The lousy economic recovery explains much of this decline in teens working, and some is due to increases in teen summer school enrollment. Some is also cultural: Many parents don’t put the same demands on teens as they once did to get out and work.

However, there is more to the story:

But Congress has also contributed by passing one of the most ill-timed minimum wage increases in history. One of the first acts of the gone-but-not-forgotten Nancy Pelosi ascendancy was to raise the minimum wage in stages to $7.25 an hour in 2009 from $5.15 in 2007. Even liberals ought to understand that raising the cost of hiring the young and unskilled while employers are slashing payrolls is loopy economics.

As always, such minimum wage increases hit disadvantaged groups hardest:

Black teens have had the worst of it, with their unemployment rate rising to 41.6% in April from 29% in 2007, faster than almost any other group. A 2010 study by economists William Even of Miami University of Ohio and David Macpherson of Trinity University found that as a result of the $2.10 increase in minimum wage, “teen employment dropped by 6.9 percent… For the teen population with less than 12 years of education completed, teen employment dropped by 12.4 percent.” For teens priced out of the labor market, their wage fell to zero.

All this mirrors New Zealand’s experience in first increasing youth minimum wages and then abolishing them altogether.  It has been estimated that these moves have cost around 10,000 jobs for young people.

Note too that the current US minimum wage is US$7.25 an hour or under NZ$9.00.  Our current minimum wage is $13.00 an hour, a ludicrous level for a country that is far less wealthy than the United States.
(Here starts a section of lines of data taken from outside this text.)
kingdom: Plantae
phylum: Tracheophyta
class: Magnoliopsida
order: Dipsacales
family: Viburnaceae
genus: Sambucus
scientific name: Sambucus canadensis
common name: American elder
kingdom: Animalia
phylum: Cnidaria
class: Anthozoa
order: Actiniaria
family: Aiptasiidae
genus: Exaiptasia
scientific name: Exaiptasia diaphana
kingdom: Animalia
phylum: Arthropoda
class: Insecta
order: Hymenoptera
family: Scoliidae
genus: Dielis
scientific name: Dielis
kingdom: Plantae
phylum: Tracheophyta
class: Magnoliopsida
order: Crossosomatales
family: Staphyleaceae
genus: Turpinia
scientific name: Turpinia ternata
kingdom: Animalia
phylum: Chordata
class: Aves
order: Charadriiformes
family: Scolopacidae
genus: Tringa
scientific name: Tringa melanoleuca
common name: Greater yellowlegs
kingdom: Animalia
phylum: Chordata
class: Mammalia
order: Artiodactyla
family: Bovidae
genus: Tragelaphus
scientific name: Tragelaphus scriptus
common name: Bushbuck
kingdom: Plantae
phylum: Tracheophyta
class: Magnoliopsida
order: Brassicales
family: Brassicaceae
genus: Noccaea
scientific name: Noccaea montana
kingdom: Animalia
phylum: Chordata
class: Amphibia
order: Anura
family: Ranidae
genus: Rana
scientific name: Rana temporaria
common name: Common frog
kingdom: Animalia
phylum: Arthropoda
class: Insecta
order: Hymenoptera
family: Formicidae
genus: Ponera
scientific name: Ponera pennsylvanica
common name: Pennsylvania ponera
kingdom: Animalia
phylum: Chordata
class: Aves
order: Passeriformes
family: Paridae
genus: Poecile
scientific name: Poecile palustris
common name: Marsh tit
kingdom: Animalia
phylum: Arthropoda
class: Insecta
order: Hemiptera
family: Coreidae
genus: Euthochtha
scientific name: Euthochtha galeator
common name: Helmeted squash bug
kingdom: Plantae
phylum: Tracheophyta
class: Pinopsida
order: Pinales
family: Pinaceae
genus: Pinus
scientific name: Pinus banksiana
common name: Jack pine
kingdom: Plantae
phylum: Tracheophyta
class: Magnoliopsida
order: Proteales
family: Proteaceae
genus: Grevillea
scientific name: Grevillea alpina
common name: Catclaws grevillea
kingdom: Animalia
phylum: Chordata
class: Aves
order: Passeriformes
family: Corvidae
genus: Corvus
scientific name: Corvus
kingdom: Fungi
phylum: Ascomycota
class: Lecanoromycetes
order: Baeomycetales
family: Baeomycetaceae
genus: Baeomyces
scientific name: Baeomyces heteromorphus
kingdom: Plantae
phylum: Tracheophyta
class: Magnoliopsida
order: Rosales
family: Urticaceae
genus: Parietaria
Why former Green MP Sue Bradford has not been pilloried for her ignorance or wilful blindness about the impact of abolishing youth rates, and why the government has not moved to reinstate them, is impossible to fathom.

6 thoughts on “FRIDAY GRAPH: THE IMPACT OF MINIMUM WAGES ON YOUTH

  1. In response to the last paragraph, note that on at least 3 occasions over the past 2 years the Libertarianz Party has attacked NZ governments for imposing laws guaranteed to increase unemployment among the lesser-skilled:

    http://www.libertarianz.org.nz/minimum-wage-rise-designed-to-keep-low-skilled-workers-in-their-place-2/
    http://www.libertarianz.org.nz/abolish-the-minimum-wage/
    http://www.libertarianz.org.nz/nats-bottle-out-on-minimum-wage/

  2. Well come on, unemployment in the US is high because of a financial crisis cause by “Take more risk” types. What is the point of this graph in that context? Would business leaders suddenly hire youths if the minimum wage was dropped? No, they would sit on cash because they see no demand. Come on, tackle the big issue before these peripheral talking points.

  3. So this massive drop is overseen by Bush presidency, preceded by a rise during a Clinton presidency. Well we know democrats are good keynesians and have better balanced budgets in good times followed by the war-mongering Bush jr. Lets get serious, do you really suggest Pelosi had a part in this in 2009 with the crisis underway? Hayekians really dont care about the real world do they?